What can Monk teach you about patent law?

Posted Tuesday, March 15, 2011.

Also titled “can you patent something that is considered immoral?”

My fiancee and I were watching a rerun of the TV show Monk last week. It was an episode from Season 4, with Jeffrey Donovan of Burn Notice guest-starring as an astronaut. As with all episodes of Monk, a murder had been committed. Here, the astronaut was the prime suspect. Trouble was, at the time the coroner suspected the victim died, the astronaut was in space.

It seemed like a pretty good alibi until Detective Monk figured out that the astronaut had heavily drugged the victim before he left and then propped her up in a homebuilt machine that carried out her killing a few days later, while he was in space. The gory details are not necessary for this blog, but my first thought upon seeing the “assassination machine” was “he won’t be able to get a patent for that invention!”

Perhaps that means I think about patent law too much of the time, but it’s true: the Supreme Court has ruled that assassination machines are not patentable subject matter. I have very few (ok, no) clients that are interested in patenting such an awful thing, fortunately, but is it possible to get a patent for something of questionable moral value? In most cases, provided the invention has some utility to someone, the answer is yes.

The leading case on this question is Juicy Whip, Inc. v. Orange Bang, Inc. (I’m not making this up). The product in question was a drink dispenser, of the type that has a clear container at the top in which there is liquid and a blending apparatus, so that it looks like your drink is being mixed and is ready to be dispensed. (If you’ve seen an Orange Julius store at the mall, you know what I am talking about.) In reality, the container at the top of the machine in which the orange liquid is swirling around is a decoy. Your drink is really being dispensed and mixed from a box that is hidden under the counter, just as with a soda-fountain dispenser.

The reason for the decoy is that there is something visually appealing about the juice swirling around in the container, but if that were the real juice, the container would need to be emptied and cleaned regularly and that’s too much effort. The decoy lets the consumer believe he or she is seeing the actual juice, but in reality it’s going to get mixed like a conventional fountain soda.

So the company holding the patent sued another maker of beverage dispensers for infringement. The defendant argued the original patent was invalid so they shouldn’t be liable for infringement. That’s a common defense in an infringement suit, but what is unusual is that the defendant argued the reason the patent should be invalid is because the subject matter of the patent is basically deceiving consumers. Isn’t that immoral? And if so, why should the government grant a patent on immoral subject matter?

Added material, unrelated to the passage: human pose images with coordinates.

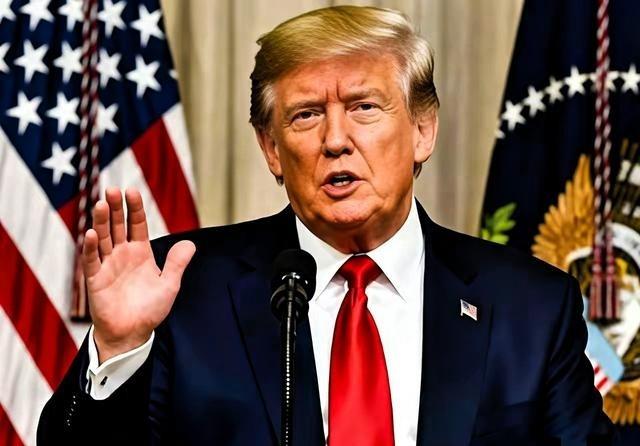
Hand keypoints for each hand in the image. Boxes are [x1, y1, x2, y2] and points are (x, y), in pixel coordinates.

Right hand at [82, 187, 195, 362]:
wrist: (133, 333)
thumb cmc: (150, 310)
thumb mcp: (169, 285)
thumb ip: (177, 263)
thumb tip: (190, 242)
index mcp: (140, 253)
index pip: (136, 225)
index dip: (134, 208)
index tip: (132, 191)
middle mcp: (122, 255)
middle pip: (118, 226)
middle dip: (116, 208)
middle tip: (112, 188)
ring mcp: (108, 265)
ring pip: (103, 238)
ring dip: (101, 221)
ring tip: (102, 204)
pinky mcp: (96, 279)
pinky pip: (92, 260)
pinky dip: (90, 247)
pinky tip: (90, 233)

The interesting part of this defense is that the defendant is basically saying, “hey, we’re doing something immoral.”

In any event, the Court of Appeals for the Federal Circuit (the Federal appellate court charged with hearing all appeals related to patents, regardless of geography) held that the key question is one of utility, not morality. The subject matter of the patent is in fact legal, even if it is questionable whether it is moral, and since there is something useful about not having to clean the dispenser it has sufficient utility for a patent.

So where is the line where something of questionable morality becomes unpatentable? It is shifting with time. For example, at one time gambling devices weren’t patentable subject matter because gambling was seen to be immoral, but you could get a patent on a new and novel slot machine today provided it met all the other requirements for patentabililty such as utility (making money for a casino, in this case).

But “…inventions that are injurious to the well-being, good policy, or sound morals of society…” are unpatentable, including “a new invention to poison people, or to promote debauchery, or to facilitate private assassination.” (This language is from Lowell v. Lewis, a case from 1817.)

So, astronaut resembling Jeffrey Donovan, your assassination machine was clever, but not clever enough to fool Detective Monk, and definitely not eligible for a patent.